(Work to complete) Duplicate every line of text in the entries below verbatim. Leave the pictures out of your answer.

(Page-level text extractions)

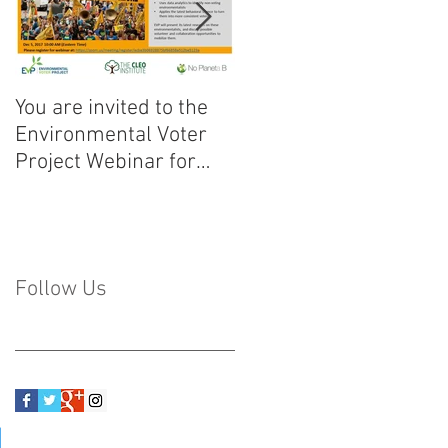
You are invited to the
Discurso de Bienvenid
Environmental Voter
a la U Climática!
Project Webinar for
Florida!
Follow Us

(Answer box)
You are invited to the
Discurso de Bienvenid
Environmental Voter
a la U Climática!
Project Webinar for
Florida!
Follow Us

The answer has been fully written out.